Off the main road, down an alley, within a narrow courtyard that looked fortified by its high walls, the Hotel Colombiana lay in darkness. Hernán backed the van into the courtyard, stopping and starting.
“Wouldn’t it be simpler just to park the van on the street?” Sabra said.
“Then the van would not be here tomorrow,” Nestor said. “We are less than twenty miles from the Colombia border. You know the FARC? Fuerzas Armadas Revolucionarias de Colombia? They will take the van. They will take you.”
As he spoke, he worked, catching the bags that Hernán passed to him and stacking them beside the van.
“You mean kidnap?” Sabra said.
“They are too busy for that. They outsource the kidnapping,” Nestor said, and looked smug using the word “outsource” as he labored with the bags.
“So who does it?”
“Children kidnap you and then sell you to the FARC or anyone who will continue the ransom procedure.”
“Charming,” Janey said.
“What kind of kids would do that?” Hack asked.

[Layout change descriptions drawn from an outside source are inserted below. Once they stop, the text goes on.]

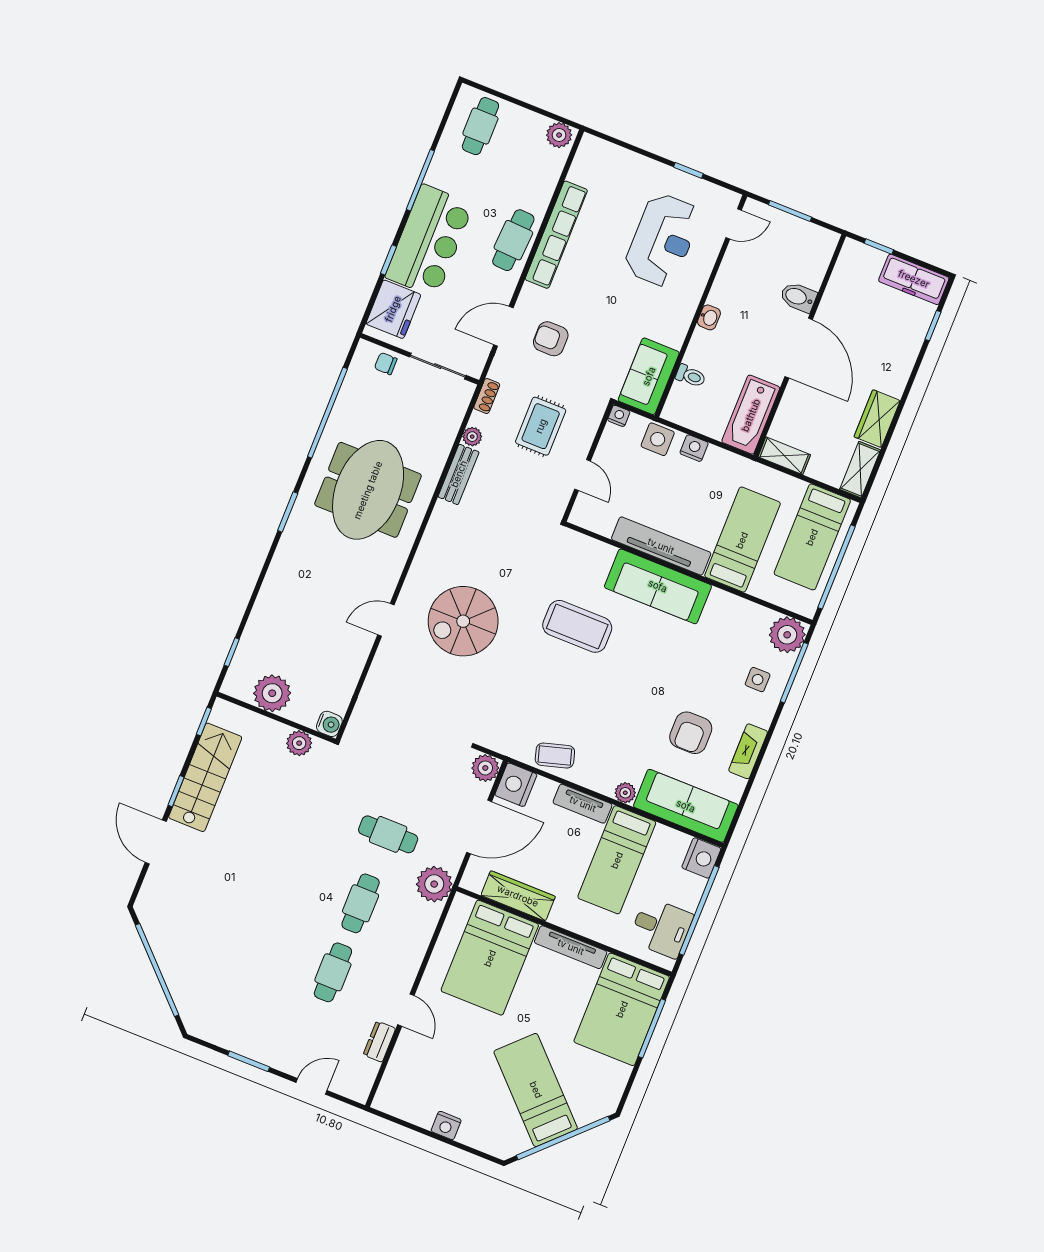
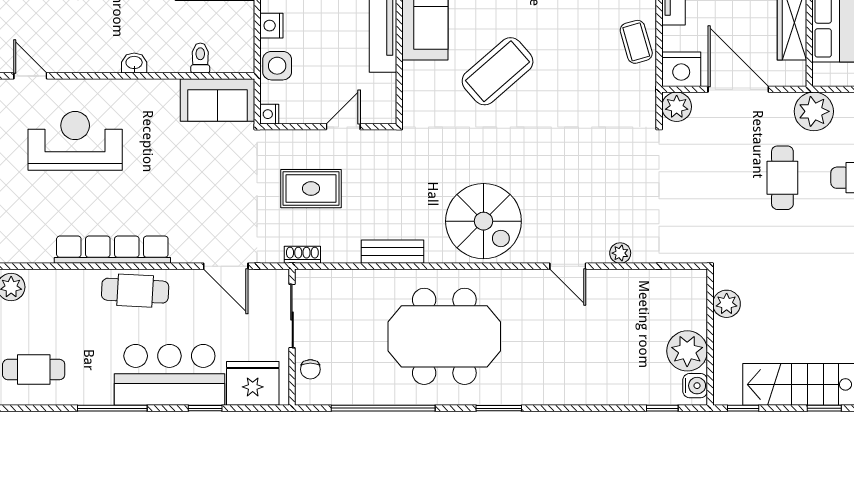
armchair: (551, 339) -> (219, 214), removed
plant: (472, 437) -> (620, 253), moved
spiral stairs: (463, 621) -> (483, 221), moved
coffee table: (577, 626) -> (498, 71), turned 49
water cooler: (329, 724) -> (695, 386), moved, turned 90

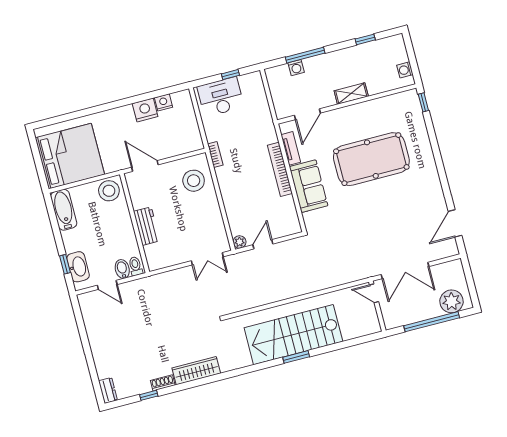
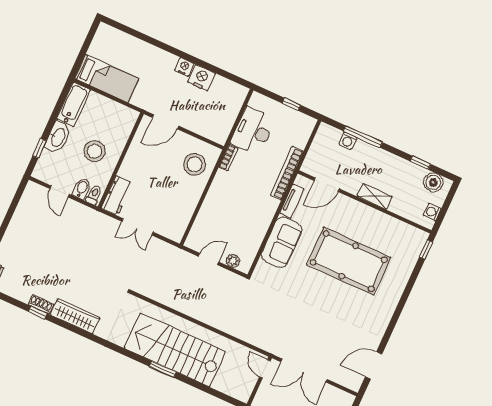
boiler: (387, 47) -> (433, 182), added
desk: (221, 97) -> (253, 131), moved, turned -90
nightstand: (163, 102) -> (184, 67), moved
bed: (70, 156) -> (107, 79), width x0.49
door: (145, 166) -> (165, 122), swing flipped
bookcase: (280, 169) -> (287, 173), moved
stool: (109, 191) -> (94, 151), moved
workbench: (147, 226) -> (117, 196), moved
plant: (239, 242) -> (233, 261), moved
double door: (207, 259) -> (138, 227), moved
washbasin: (78, 267) -> (58, 137), moved
window: (149, 395) -> (38, 313), moved

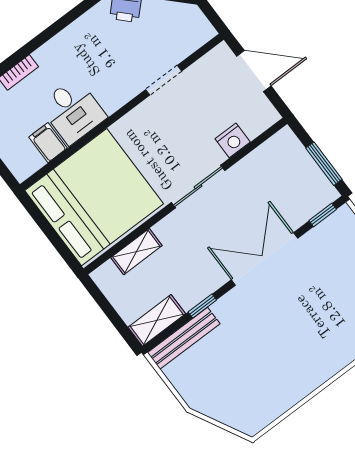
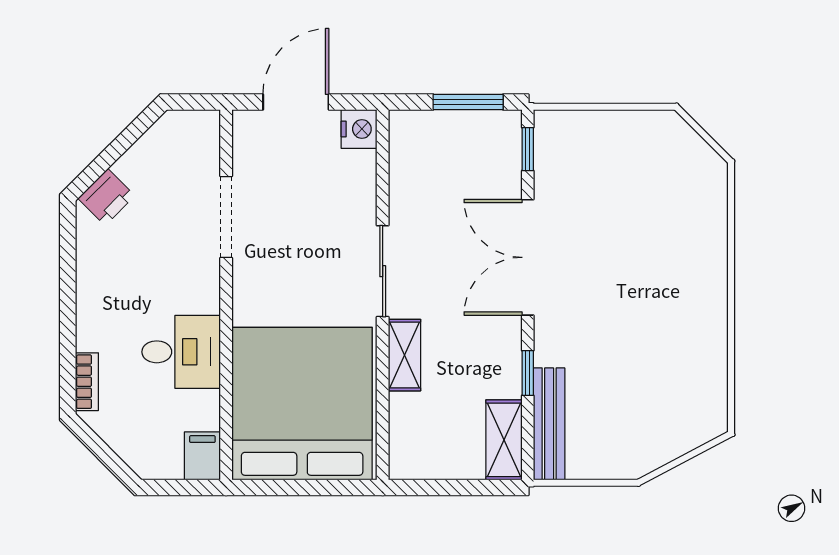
doorway: (164, 80) -> (226, 217), width x1.38
nightstand: (233, 140) -> (359, 129), moved
filing cabinet: (48, 143) -> (202, 456), moved, turned 90
shelving: (136, 252) -> (404, 355), moved

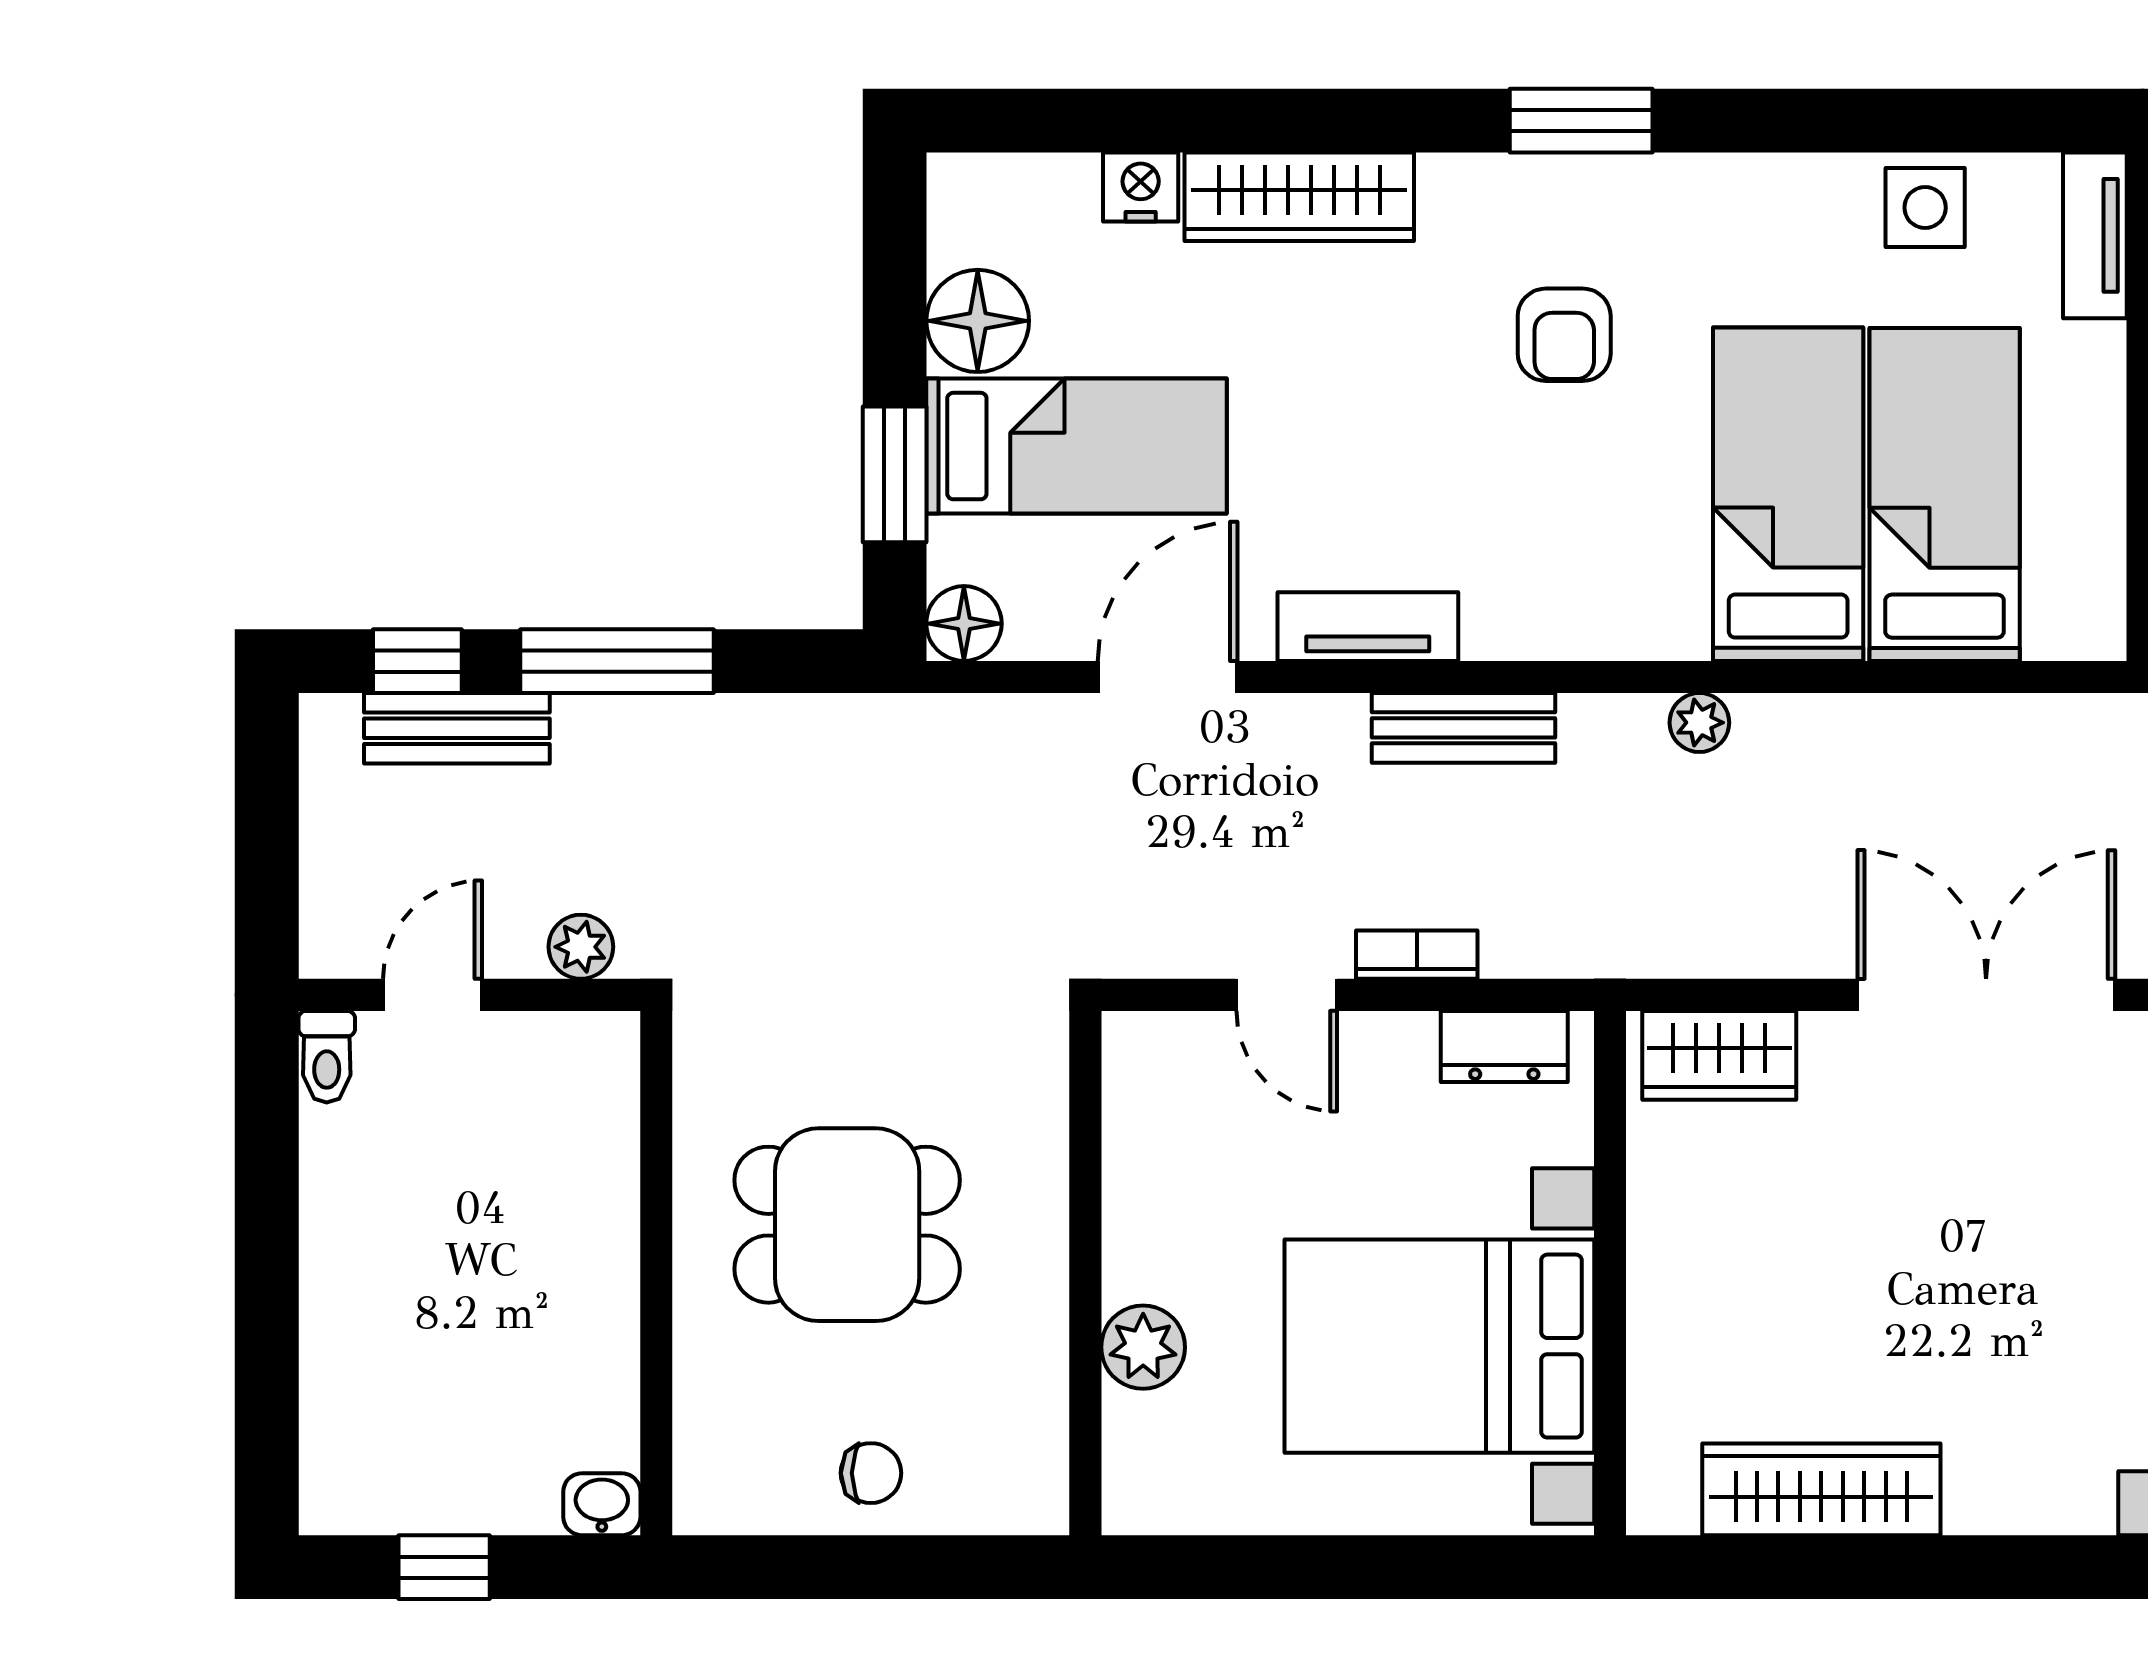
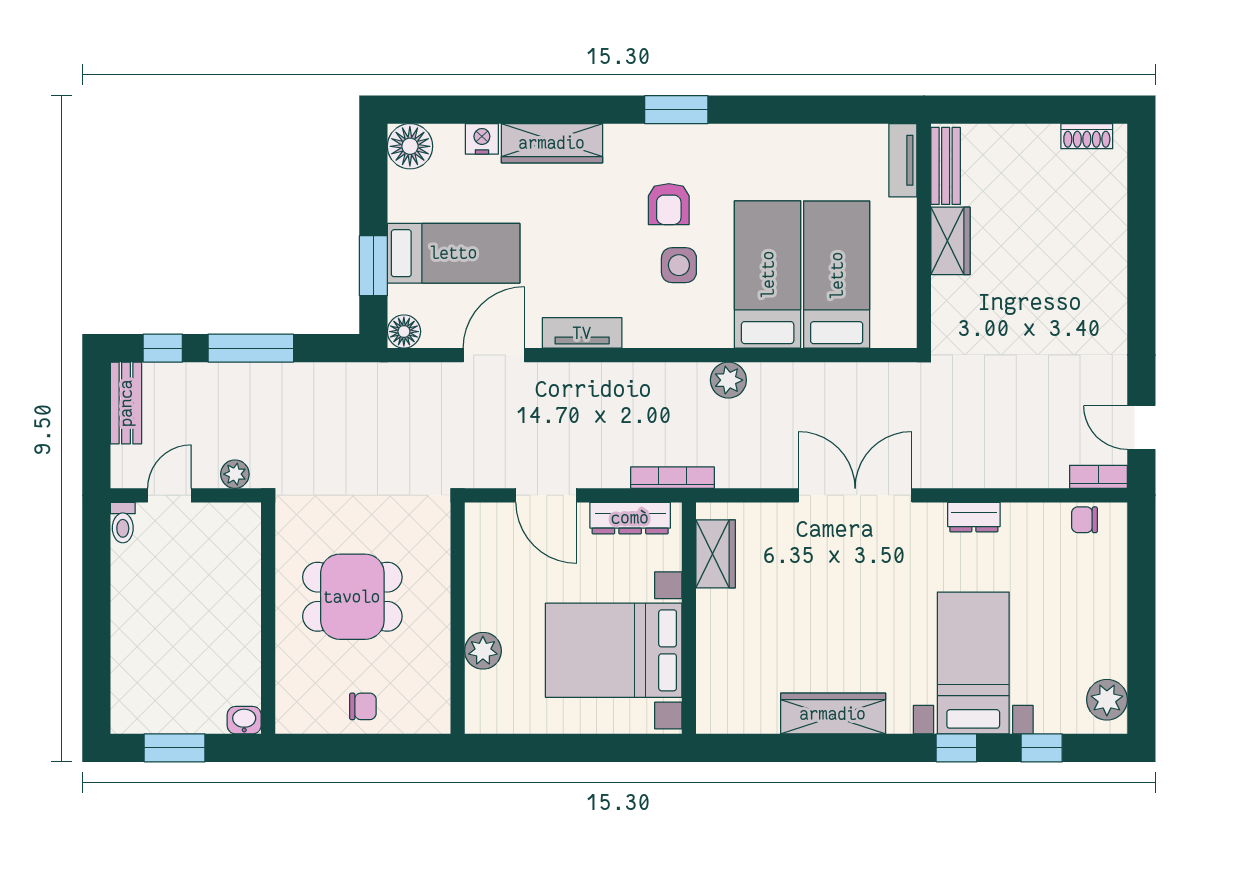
side table: (1925, 208) -> (679, 265), moved
floor lamp: (978, 321) -> (410, 146), moved
plant: (1699, 723) -> (728, 380), width x1.38, depth x1.38
bench: (457, 728) -> (126, 403), moved, turned 90
bench: (1464, 728) -> (624, 378), removed
bookcase: (1417, 955) -> (672, 478), moved, width x1.56
door: (1287, 995) -> (546, 495), width x1.38
dresser: (1504, 1046) -> (630, 518), width x1.44
wardrobe: (1719, 1055) -> (716, 554), moved, turned -90
wardrobe: (1821, 1489) -> (833, 714), moved
window: (444, 1567) -> (175, 748), width x1.50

“Hungry kids, with guns,” Nestor said, and headed for the hotel office. “I will give you room keys.”
The others complained about the hotel and were so aggrieved by Nestor’s warnings that Steadman and Ava made a point of praising the place. They drank gin-and-lime in their hotel room, hearing distant voices, screeching women, roaring men.
While Ava sat facing the window and the wall of the hotel garden, which was fragrant with night-blooming jasmine, Steadman walked behind her and put a blindfold over her eyes.
They went on drinking, Steadman carefully filling Ava’s glass, but she said, “It’s not working.”
Steadman said nothing. Perhaps she was tired. Was the whole blindfold business a self-deceiving gimmick, or was it a step too far? He resisted giving it a name. Surely such intensity could not be blunted after one day. Steadman put tonight’s failure down to the fact that they had spent all that time together in the van. Being so close for so long, elbow to elbow, had tired him and killed his desire. Hers too, it seemed.